Start of Block

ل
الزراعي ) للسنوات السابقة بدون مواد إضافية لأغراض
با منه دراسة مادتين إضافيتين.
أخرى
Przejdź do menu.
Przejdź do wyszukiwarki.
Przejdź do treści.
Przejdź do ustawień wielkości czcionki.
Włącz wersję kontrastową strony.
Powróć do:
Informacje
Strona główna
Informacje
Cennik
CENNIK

End of Block
Start of Block

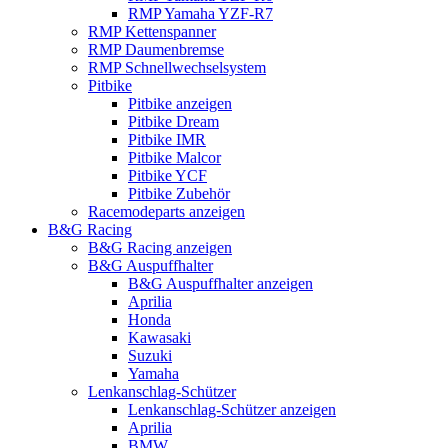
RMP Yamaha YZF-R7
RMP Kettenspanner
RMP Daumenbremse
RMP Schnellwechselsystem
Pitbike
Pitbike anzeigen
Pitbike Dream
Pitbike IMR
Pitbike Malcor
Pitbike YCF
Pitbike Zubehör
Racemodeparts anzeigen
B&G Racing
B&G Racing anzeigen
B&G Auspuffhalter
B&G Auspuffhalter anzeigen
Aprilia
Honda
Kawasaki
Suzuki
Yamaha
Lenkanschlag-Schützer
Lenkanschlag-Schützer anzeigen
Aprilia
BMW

End of Block

▸ **What you should do**
Locate each line in the data above that contains the string "Lenkanschlag" and copy those lines out in full.

▸ **Expected output**
Lenkanschlag-Schützer
Lenkanschlag-Schützer anzeigen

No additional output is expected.